10. Classifications of the condylar mobility: a horizontal tangential line of the top of the articular fossa and a vertical line through the top of articular eminence are made on sagittal or oblique sagittal image of TMJ. Two lines meet in point “O”. From the point “O”, making angles divide the articular eminence. The top of the articular fossa (TF) is on 0º and the top of the articular eminence (TE) on 90º. (C = condyle, E = articular eminence, TC = top of the condyle) (A) Hypomobility (limitation) of the condyle shows in maximal mouth open imaging. (B) Schematic representation of figure A, hypomobility of the condyle shows as the top of the condyle locates in 0º-90º ( < 90º). (C) Normal mobility of the condyle shows in maximal mouth-open imaging. (D) Schematic representation of figure C, normal motion shows as the top of the condyle located in 90º-120º of the eminence in maximal mouth opening. (E) Hypermobility of the condyle is found. Note that the hypermobilized condyle may put pressure on the anterior part of the disc (arrow). (F) Schematic representation of figure E, the condyle translates excessively, beyond and superior to the level of the articular eminence ( > 20º) in the images of mouth maximal opening.

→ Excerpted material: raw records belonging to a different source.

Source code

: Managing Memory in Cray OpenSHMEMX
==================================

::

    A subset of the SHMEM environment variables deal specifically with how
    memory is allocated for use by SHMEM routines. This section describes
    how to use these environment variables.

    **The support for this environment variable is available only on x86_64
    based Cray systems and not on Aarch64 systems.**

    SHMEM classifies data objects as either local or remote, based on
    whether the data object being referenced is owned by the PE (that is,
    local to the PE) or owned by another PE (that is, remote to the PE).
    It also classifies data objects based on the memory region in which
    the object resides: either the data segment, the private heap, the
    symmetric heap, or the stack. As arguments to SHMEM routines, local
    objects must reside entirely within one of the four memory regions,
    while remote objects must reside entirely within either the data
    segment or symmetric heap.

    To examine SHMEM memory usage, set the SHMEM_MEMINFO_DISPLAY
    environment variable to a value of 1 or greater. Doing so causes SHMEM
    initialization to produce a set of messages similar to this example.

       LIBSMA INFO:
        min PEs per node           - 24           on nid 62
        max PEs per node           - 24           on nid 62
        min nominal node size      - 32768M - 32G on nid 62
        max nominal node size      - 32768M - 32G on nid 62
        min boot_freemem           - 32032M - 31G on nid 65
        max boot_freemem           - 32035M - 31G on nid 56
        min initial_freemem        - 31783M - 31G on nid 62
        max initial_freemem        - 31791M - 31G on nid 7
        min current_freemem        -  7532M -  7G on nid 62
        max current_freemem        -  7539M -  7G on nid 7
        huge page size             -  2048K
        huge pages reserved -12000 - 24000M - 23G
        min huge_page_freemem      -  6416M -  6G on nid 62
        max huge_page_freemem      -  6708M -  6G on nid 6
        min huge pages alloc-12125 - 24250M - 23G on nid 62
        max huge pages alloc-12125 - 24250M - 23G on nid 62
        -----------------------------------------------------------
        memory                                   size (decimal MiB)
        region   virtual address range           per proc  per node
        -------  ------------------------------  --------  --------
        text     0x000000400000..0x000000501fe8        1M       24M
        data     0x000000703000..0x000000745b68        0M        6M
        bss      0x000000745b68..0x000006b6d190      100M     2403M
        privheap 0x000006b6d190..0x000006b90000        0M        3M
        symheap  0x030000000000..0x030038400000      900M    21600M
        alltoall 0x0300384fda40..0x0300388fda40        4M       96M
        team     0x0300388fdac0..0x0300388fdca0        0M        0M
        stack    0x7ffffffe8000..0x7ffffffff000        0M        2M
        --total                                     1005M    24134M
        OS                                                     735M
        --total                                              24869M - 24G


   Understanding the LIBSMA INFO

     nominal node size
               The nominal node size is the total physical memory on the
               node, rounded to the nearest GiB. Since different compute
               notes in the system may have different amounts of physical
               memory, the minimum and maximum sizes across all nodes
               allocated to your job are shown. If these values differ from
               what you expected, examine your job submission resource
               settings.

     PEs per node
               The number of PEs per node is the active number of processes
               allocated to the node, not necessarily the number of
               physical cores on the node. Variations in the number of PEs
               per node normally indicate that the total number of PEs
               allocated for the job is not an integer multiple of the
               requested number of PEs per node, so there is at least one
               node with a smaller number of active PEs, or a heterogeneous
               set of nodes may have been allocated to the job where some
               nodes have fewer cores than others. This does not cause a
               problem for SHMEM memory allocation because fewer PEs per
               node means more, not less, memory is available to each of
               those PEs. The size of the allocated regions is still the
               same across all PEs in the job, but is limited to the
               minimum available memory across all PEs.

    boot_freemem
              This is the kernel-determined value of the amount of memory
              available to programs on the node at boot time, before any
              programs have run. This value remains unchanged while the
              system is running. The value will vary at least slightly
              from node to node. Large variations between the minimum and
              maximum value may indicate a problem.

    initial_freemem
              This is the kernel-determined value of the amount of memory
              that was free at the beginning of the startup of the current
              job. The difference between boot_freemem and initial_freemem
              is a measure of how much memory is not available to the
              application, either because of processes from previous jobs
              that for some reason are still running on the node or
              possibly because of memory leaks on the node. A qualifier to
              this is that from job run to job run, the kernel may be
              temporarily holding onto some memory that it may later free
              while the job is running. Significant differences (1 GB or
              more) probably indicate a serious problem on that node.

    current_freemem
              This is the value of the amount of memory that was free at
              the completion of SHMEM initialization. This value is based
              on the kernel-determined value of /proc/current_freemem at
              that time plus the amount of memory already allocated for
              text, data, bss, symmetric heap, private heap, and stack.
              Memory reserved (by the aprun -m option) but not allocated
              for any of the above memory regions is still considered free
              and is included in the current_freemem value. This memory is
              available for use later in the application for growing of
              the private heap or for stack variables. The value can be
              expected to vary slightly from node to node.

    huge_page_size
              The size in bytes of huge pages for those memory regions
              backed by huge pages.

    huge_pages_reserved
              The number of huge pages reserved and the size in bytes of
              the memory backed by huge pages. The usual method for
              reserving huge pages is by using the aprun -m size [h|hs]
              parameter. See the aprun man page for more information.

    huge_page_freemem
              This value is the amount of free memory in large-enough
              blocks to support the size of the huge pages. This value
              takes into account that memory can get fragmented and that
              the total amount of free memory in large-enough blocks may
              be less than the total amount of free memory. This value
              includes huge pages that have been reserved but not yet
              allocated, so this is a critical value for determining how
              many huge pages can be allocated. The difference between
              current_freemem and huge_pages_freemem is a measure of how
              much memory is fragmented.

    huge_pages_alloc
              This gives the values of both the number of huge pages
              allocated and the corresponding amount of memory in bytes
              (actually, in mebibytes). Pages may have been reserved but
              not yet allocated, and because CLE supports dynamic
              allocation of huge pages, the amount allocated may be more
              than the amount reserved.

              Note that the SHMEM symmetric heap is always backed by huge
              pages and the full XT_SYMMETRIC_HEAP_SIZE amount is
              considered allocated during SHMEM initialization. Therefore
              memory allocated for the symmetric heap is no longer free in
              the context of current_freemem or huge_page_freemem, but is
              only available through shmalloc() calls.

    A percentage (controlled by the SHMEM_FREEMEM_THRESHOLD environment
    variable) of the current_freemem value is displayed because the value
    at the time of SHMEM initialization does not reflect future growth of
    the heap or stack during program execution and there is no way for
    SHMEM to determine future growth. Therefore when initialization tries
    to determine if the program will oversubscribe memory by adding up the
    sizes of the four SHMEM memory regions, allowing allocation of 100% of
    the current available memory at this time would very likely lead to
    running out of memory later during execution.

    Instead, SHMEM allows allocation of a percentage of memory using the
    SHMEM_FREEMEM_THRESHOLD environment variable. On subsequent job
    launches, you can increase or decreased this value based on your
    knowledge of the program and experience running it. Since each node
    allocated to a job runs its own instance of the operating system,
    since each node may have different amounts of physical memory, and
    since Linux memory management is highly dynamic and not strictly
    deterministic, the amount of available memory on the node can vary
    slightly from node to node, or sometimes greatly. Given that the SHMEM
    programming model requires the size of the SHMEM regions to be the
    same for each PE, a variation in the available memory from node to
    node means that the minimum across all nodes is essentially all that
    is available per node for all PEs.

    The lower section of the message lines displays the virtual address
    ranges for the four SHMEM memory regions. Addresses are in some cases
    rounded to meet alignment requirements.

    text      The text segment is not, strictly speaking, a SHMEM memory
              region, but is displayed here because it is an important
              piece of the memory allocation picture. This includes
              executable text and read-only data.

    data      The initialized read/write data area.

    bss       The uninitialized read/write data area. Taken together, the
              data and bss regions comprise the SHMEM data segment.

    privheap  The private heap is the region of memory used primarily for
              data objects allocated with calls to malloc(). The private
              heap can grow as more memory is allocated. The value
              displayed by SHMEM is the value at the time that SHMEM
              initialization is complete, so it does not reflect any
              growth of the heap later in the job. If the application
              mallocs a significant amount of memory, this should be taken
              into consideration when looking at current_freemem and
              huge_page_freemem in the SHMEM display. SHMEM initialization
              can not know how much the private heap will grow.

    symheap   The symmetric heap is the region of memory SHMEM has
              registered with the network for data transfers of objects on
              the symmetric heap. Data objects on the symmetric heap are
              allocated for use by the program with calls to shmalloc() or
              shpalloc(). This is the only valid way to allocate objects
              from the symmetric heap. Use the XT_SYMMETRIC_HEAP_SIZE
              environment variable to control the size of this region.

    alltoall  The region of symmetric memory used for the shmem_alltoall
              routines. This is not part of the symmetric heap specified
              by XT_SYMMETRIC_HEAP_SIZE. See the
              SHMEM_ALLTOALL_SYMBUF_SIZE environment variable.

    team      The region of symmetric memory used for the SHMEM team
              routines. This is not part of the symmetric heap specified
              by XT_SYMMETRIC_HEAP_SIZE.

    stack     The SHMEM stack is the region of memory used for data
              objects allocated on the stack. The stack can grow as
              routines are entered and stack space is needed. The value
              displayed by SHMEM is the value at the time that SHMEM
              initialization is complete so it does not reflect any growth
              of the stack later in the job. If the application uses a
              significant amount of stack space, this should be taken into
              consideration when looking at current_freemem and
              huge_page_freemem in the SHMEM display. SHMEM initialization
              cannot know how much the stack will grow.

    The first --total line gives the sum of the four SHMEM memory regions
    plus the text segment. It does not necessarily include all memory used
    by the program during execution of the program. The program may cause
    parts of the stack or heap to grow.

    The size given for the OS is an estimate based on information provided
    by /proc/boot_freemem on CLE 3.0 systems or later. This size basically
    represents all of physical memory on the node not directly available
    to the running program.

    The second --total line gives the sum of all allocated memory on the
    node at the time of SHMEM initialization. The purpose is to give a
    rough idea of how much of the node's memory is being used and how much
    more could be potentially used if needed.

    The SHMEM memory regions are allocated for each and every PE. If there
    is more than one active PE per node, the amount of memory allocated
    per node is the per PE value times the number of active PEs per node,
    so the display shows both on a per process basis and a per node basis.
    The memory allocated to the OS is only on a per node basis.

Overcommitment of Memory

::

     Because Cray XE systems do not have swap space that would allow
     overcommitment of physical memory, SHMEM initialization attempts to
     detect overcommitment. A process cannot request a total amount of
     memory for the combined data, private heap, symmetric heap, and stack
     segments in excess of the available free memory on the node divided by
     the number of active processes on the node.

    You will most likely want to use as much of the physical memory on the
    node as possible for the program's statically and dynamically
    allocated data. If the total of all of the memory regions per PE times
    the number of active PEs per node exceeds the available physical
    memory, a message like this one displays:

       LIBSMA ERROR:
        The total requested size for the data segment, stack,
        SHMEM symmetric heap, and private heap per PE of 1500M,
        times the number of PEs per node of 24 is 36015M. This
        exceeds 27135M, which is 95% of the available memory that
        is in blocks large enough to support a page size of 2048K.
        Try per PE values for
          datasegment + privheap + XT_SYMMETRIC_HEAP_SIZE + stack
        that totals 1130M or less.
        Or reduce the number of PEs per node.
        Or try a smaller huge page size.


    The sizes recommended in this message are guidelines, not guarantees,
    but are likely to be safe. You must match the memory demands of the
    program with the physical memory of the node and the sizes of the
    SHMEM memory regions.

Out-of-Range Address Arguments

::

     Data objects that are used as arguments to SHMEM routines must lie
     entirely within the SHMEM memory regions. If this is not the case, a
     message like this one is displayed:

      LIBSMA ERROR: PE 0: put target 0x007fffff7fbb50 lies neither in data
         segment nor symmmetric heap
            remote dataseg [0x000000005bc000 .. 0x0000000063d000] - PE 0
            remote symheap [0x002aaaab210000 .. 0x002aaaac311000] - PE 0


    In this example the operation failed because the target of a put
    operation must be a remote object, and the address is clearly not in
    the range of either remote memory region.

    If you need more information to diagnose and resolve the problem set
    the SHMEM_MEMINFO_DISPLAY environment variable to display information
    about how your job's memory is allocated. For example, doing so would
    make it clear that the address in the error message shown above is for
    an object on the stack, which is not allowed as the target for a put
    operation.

11. Imaging abnormalities of the LPM can be found in TMJs with disc in normal position. The normal LPM may be observed in TMJs with severe osteoarthritic changes (C = condyle). (A) Atrophy of the LPM superior belly in a 36-year-old female who has had progressing pain in the TMJ, facial and temporal pain on the right side for five years. Palpation pain in the LPM and movement pain in both TMJs. The mouth-closed oblique sagittal PD (3000/15) (1,5-T magnet) MRI image of the right TMJ reveals atrophy and fatty replacement in superior belly of the LPM (arrow). Disc appears in normal position. In maximal mouth-open images bilateral TMJ hypermobility is found. (B) Normal image of the LPM is found in a 35-year-old male with painful locking, crepitating and movement pain in right TMJ, palpation pain of LPM and head-neck pain on both sides for three years. Pain symptoms have been released evidently after splint and psychical therapies, but mouth-opening limitation became worse. No palpation pain of the LPM and movement pain on both TMJs, slight palpated pain on right TMJ. The width of mouth opening is only 15mm. Mouth-closed oblique sagittal, PD image (3000/20, 3-mm-thick) of right TMJ shows severe erosion on the condyle (C). Disc becomes thinning (arrow). The LPM appears normal.